Smoking is associated with the concurrent presence of multiple autoantibodies in rheumatoid arthritis rather than with anti-citrullinated protein antibodies per se: a multicenter cohort study

  • Tineke J van Wesemael (Contributor)
  • Sofia Ajeganova (Contributor)
  • Jenny H Humphreys (Contributor)
  • Chikashi Terao (Contributor)
  • Ammar Muhammad (Contributor)
  • Deborah Symmons (Contributor)
  • Alex J MacGregor (Contributor)
  • Ingiäld Hafström (Contributor)
  • Leendert A Trouw (Contributor)
  • Annette H M van der Helm-van Mil (Contributor)

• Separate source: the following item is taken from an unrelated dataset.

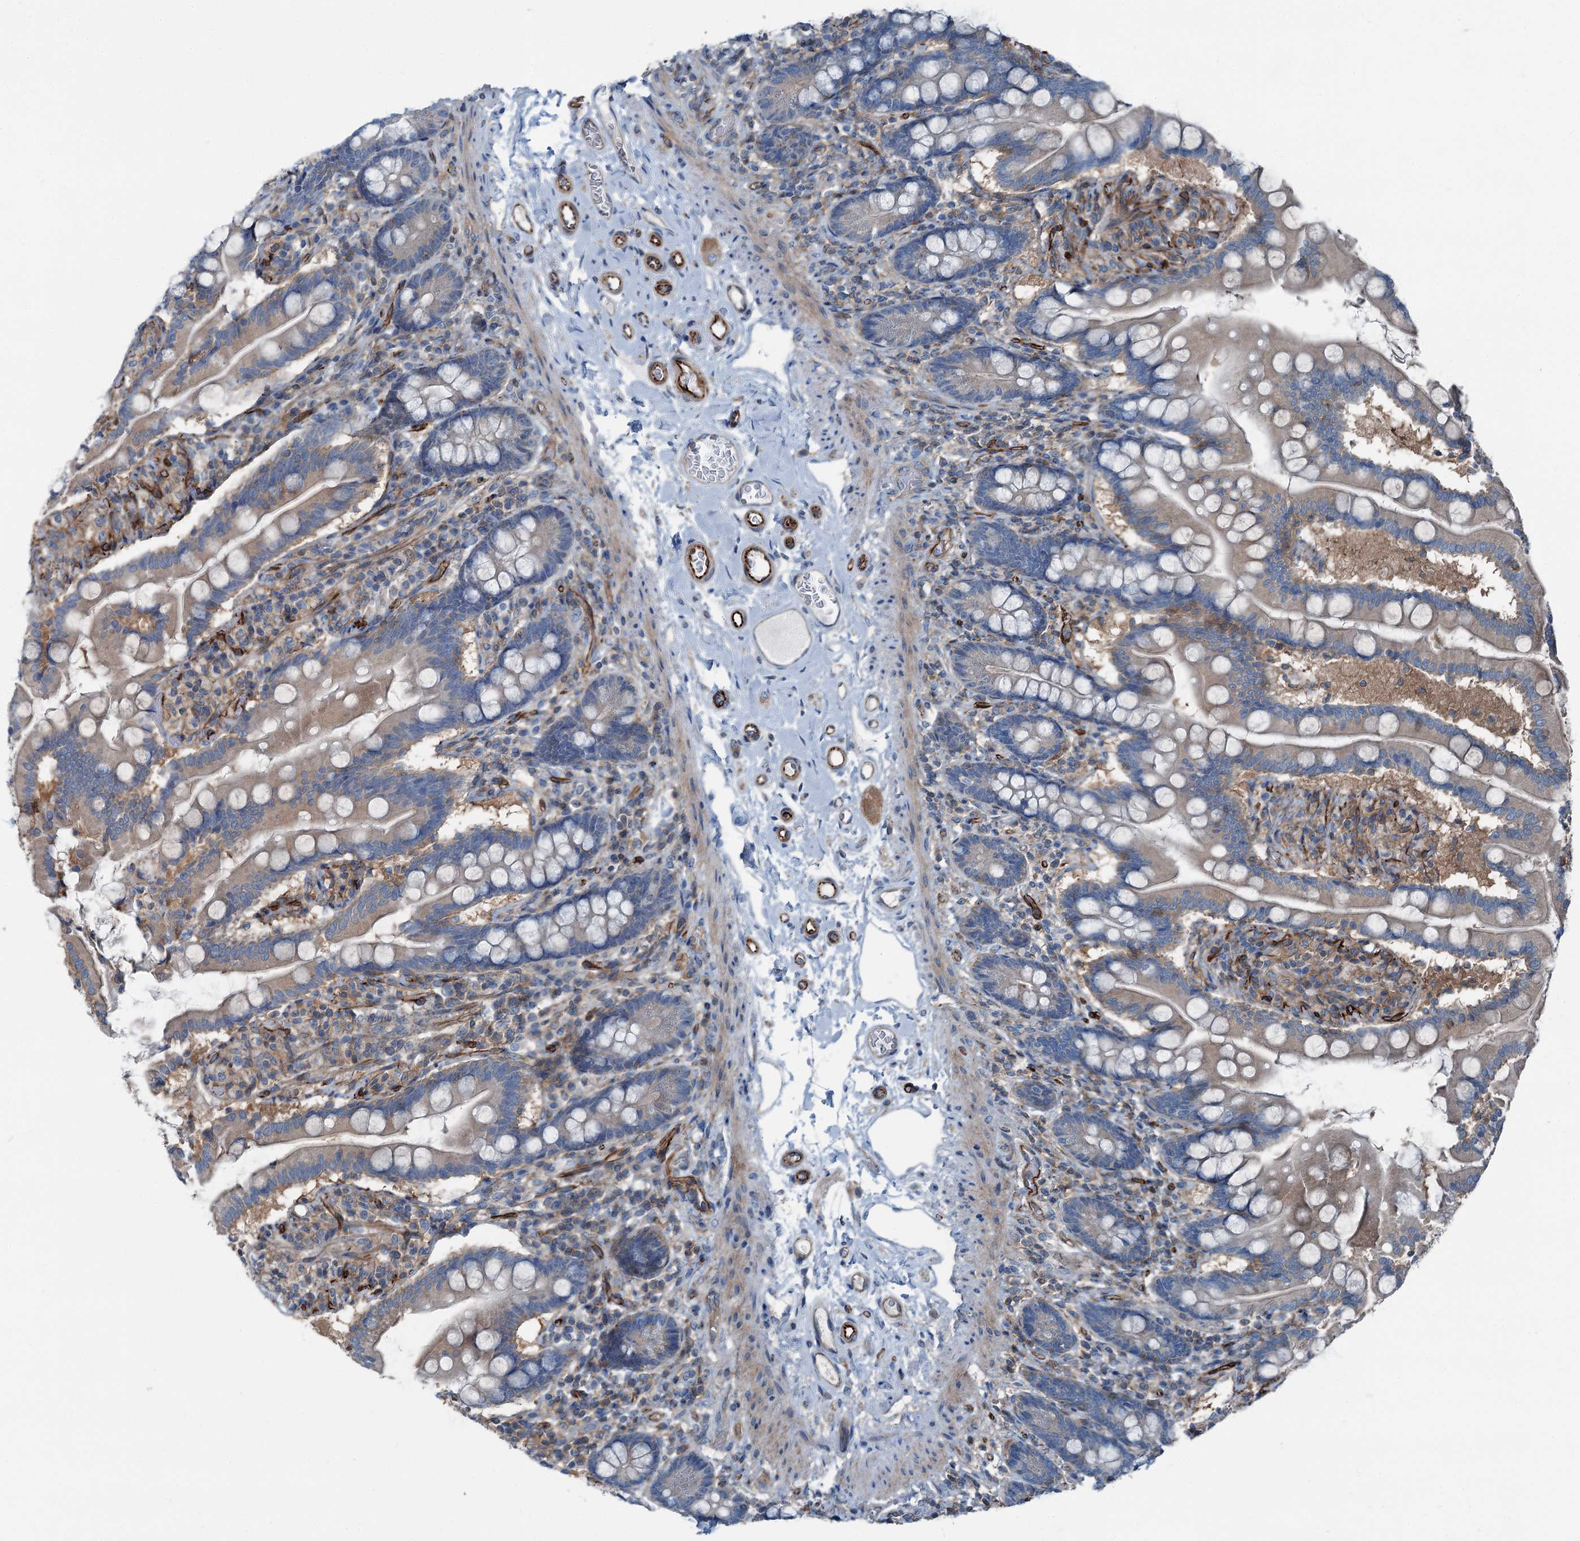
{"staining": {"intensity": "moderate", "quantity": "25%-75%", "location": "cytoplasmic/membranous"}, "tissue": "small intestine", "cell_type": "Glandular cells", "image_type": "normal", "snomed": [{"axis": "morphology", "description": "Normal tissue, NOS"}, {"axis": "topography", "description": "Small intestine"}], "caption": "Immunohistochemistry (IHC) of benign small intestine displays medium levels of moderate cytoplasmic/membranous staining in about 25%-75% of glandular cells.", "gene": "AXL", "patient": {"sex": "female", "age": 64}}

  • Tom W J Huizinga (Contributor)
  • Tsuneyo Mimori (Contributor)
  • René E M Toes (Contributor)
  • Fumihiko Matsuda (Contributor)
  • Björn Svensson (Contributor)
  • Suzanne Verstappen (Contributor)
  • Diane Van Der Woude (Contributor)



Abstract Background The contribution of smoking to rheumatoid arthritis (RA) is hypothesized to be mediated through formation of anti-citrullinated protein antibodies (ACPA). In RA, however, autoantibodies such as ACPA, rheumatoid factor (RF), and anti-carbamylated protein antibodies (anti-CarP) often occur together, and it is thus unclear whether smoking is specifically associated with some autoantibodies rather than others. We therefore investigated whether smoking is only associated with ACPA or with the presence of multiple RA-related autoantibodies. Methods A population-based Japanese cohort (n = 9575) was used to investigate the association of smoking with RF and anti-cyclic citrullinated peptide antibodies (anti-CCP2) in individuals without RA. Furthermore, RA patients fulfilling the 1987 criteria from three early arthritis cohorts from the Netherlands (n = 678), the United Kingdom (n = 761), and Sweden (n = 795) were used. Data on smoking, RF, anti-CCP2, and anti-CarP were available. A total score of autoantibodies was calculated, and odds ratios (ORs) and 95% confidence intervals (95% CIs) were calculated by logistic regression. Results In the population-based non-RA cohort, no association was found between smoking and one autoantibody (RF or anti-CCP2), but smoking was associated with double-autoantibody positivity (OR 2.95, 95% CI 1.32–6.58). In RA patients, there was no association between smoking and the presence of one autoantibody (OR 0.99, 95% CI 0.78–1.26), but smoking was associated with double-autoantibody positivity (OR 1.32, 95% CI 1.04–1.68) and triple-autoantibody positivity (OR 2.05, 95% CI 1.53–2.73). Conclusions Smoking is associated with the concurrent presence of multiple RA-associated autoantibodies rather than just ACPA. This indicates that smoking is a risk factor for breaking tolerance to multiple autoantigens in RA.